TASK ITEM A> In the vocal plugin text, rewrite the passage that begins at the words "Price: Free (open" and stops after "the final result.", substituting "sibilance controller" for "de-esser".
TASK ITEM B> According to the vocal plugin text, for which platforms is Dragonfly Reverb available?

DOCUMENT EXTRACT>
________
Dragonfly Reverb (Free)
Dragonfly Reverb is an open-source reverb plugin available for VST, AU, and Linux platforms that sounds genuinely excellent on vocals. The Hall and Room algorithms in particular produce spacious, non-metallic reverb tails that sit naturally in a mix. For producers who aren't yet ready to invest in Valhalla Room, Dragonfly Hall is the most recommended free alternative β it's used in professional sessions more often than you might expect given its price tag of zero.
Price: Free (open source).
Plugin Comparison: Core Categories Covered
When assembling your vocal plugin chain, ensure you have at minimum one plugin from each of the following categories: pitch correction, EQ (surgical), compression (at least one optical or program-dependent), de-esser, reverb, and delay. Saturation and harmonizers are valuable additions once the fundamentals are covered. The most common mistake beginners make is investing in multiple reverbs or compressors before having a reliable de-esser and pitch corrector β which are typically more impactful on the quality of the final result.
________
DATASET ENTRIES>
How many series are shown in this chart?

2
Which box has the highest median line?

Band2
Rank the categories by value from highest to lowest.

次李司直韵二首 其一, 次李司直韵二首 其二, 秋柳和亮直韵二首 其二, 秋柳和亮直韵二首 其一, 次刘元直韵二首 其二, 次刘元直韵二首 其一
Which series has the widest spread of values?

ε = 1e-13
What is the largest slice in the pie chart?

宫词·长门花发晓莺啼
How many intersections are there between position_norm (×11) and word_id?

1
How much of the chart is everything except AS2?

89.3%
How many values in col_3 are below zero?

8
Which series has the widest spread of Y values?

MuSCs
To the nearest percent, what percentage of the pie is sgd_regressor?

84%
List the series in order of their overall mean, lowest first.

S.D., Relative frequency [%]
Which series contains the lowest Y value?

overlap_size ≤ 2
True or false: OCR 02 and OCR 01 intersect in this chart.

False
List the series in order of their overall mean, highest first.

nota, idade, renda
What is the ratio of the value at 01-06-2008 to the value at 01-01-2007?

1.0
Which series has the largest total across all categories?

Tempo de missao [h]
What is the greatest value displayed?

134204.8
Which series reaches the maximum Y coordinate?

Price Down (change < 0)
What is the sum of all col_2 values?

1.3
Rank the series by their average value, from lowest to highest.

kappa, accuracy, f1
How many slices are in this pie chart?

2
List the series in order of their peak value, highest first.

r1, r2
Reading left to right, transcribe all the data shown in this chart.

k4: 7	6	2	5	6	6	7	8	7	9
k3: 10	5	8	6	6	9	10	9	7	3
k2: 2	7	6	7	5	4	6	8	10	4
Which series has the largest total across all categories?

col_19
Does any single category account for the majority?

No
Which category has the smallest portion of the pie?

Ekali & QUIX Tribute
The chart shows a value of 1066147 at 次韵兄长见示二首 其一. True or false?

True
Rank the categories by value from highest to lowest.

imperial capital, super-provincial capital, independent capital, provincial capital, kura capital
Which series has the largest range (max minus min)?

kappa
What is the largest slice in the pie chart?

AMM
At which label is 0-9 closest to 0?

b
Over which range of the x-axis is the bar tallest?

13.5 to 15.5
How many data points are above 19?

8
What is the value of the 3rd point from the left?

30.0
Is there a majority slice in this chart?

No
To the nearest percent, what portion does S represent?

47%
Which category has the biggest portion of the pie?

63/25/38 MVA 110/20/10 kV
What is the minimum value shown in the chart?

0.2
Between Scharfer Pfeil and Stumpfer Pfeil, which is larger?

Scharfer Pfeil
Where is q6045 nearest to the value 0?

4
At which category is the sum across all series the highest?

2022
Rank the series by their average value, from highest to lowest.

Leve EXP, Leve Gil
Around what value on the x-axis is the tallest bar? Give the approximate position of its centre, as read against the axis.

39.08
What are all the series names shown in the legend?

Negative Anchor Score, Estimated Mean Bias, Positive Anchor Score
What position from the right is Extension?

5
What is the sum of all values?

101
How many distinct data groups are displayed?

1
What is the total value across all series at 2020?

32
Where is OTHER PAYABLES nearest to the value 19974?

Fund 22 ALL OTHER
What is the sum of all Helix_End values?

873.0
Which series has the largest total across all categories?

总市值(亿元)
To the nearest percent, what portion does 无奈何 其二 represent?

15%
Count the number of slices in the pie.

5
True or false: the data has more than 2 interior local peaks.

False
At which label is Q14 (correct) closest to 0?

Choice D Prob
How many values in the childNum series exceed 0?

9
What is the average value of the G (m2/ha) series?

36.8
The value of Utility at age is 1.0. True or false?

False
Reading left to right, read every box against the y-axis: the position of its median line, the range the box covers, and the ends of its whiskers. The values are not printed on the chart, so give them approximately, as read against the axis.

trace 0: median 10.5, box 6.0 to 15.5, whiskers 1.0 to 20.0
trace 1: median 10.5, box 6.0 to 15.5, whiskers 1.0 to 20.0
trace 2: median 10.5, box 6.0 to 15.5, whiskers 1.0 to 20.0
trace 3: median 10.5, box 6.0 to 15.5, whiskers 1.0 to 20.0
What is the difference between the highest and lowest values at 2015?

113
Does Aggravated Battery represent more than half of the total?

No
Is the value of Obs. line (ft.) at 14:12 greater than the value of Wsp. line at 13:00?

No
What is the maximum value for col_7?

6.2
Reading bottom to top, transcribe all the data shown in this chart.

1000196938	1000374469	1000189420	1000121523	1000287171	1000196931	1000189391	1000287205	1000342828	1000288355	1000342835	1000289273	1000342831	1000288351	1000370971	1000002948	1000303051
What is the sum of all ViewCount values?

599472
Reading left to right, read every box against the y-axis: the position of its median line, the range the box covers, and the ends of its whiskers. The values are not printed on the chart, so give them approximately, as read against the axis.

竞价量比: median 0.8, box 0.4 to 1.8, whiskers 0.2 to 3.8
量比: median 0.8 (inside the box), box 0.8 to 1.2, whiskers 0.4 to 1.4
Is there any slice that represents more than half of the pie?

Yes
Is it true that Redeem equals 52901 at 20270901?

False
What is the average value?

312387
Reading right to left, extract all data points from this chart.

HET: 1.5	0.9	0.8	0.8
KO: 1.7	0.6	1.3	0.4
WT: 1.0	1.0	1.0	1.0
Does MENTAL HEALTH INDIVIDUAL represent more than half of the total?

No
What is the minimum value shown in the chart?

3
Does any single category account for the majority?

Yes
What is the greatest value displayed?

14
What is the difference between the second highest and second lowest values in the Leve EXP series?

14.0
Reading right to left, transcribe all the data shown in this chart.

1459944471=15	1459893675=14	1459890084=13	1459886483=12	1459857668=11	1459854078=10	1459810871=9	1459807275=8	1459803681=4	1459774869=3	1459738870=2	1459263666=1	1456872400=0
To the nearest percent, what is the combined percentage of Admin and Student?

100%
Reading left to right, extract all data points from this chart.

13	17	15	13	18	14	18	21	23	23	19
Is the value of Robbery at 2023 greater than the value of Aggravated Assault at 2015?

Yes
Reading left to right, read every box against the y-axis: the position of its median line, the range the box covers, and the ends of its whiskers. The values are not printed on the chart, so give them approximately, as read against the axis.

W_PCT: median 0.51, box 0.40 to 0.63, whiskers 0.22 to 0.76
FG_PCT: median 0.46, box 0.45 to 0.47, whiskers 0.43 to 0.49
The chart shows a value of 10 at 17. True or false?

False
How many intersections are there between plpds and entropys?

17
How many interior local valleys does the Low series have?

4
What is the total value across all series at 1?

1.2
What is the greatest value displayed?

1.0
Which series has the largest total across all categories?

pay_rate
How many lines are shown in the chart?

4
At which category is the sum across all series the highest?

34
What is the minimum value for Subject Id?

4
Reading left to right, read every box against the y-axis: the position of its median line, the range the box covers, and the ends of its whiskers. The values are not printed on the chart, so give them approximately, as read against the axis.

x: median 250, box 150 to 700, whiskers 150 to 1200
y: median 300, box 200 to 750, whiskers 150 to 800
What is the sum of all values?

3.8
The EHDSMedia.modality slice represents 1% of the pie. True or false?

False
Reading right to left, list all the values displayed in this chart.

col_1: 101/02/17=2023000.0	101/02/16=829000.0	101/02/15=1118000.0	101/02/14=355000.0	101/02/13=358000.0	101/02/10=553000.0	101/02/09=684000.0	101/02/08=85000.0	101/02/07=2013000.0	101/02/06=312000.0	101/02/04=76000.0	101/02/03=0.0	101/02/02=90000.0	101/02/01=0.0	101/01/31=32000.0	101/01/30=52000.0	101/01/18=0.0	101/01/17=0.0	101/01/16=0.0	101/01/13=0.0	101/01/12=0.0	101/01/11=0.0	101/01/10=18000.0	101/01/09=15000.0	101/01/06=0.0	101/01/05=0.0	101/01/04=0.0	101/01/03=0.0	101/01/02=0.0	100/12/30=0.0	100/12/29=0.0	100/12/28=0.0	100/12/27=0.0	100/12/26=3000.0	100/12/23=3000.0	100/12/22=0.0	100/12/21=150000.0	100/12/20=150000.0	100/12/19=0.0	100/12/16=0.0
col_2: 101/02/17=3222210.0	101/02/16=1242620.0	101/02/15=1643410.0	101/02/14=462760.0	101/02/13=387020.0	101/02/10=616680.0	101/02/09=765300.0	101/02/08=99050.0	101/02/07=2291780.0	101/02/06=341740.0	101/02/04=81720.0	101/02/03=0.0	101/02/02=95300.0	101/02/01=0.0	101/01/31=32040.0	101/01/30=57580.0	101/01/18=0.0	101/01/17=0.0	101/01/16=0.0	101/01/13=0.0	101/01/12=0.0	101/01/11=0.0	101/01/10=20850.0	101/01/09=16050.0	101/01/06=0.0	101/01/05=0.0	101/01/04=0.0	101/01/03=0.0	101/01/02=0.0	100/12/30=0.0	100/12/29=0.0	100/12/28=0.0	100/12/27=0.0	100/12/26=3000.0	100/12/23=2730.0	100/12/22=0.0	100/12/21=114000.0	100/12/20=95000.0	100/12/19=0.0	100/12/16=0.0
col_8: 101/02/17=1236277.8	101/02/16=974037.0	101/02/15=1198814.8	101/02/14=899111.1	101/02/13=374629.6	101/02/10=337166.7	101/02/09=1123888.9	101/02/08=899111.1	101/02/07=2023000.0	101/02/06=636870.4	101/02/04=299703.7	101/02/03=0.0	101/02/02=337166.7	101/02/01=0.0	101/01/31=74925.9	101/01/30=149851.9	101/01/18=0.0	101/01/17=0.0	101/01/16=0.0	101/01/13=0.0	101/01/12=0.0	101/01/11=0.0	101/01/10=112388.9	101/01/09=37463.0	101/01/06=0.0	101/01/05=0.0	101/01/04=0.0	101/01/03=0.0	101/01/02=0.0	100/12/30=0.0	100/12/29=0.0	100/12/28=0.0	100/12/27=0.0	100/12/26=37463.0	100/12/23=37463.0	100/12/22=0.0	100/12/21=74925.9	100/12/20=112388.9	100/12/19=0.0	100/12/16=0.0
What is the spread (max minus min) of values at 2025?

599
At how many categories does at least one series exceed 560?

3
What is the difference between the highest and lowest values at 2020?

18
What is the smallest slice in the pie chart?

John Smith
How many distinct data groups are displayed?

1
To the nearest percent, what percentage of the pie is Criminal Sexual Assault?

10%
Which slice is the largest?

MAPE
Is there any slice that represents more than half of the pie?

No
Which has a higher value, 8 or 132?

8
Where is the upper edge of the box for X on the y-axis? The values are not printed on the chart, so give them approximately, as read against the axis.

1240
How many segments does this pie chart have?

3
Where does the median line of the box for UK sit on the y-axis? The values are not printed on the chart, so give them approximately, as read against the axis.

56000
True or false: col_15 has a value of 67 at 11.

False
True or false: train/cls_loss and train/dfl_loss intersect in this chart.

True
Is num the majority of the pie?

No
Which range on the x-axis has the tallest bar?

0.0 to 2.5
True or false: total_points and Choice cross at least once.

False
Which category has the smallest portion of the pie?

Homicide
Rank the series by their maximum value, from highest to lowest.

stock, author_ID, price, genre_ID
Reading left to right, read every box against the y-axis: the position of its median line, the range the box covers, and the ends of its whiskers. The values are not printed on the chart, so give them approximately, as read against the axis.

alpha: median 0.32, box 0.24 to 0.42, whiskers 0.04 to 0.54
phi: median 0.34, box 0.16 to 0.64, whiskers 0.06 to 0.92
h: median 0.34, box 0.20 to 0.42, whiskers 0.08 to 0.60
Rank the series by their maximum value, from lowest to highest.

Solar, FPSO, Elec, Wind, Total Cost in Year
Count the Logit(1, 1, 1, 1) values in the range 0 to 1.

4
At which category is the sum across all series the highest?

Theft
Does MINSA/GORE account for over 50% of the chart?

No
________
FINAL ANSWER A>
Price: Free (open source).
Plugin Comparison: Core Categories Covered
When assembling your vocal plugin chain, ensure you have at minimum one plugin from each of the following categories: pitch correction, EQ (surgical), compression (at least one optical or program-dependent), sibilance controller, reverb, and delay. Saturation and harmonizers are valuable additions once the fundamentals are covered. The most common mistake beginners make is investing in multiple reverbs or compressors before having a reliable sibilance controller and pitch corrector β which are typically more impactful on the quality of the final result.

FINAL ANSWER B> VST, AU, and Linux.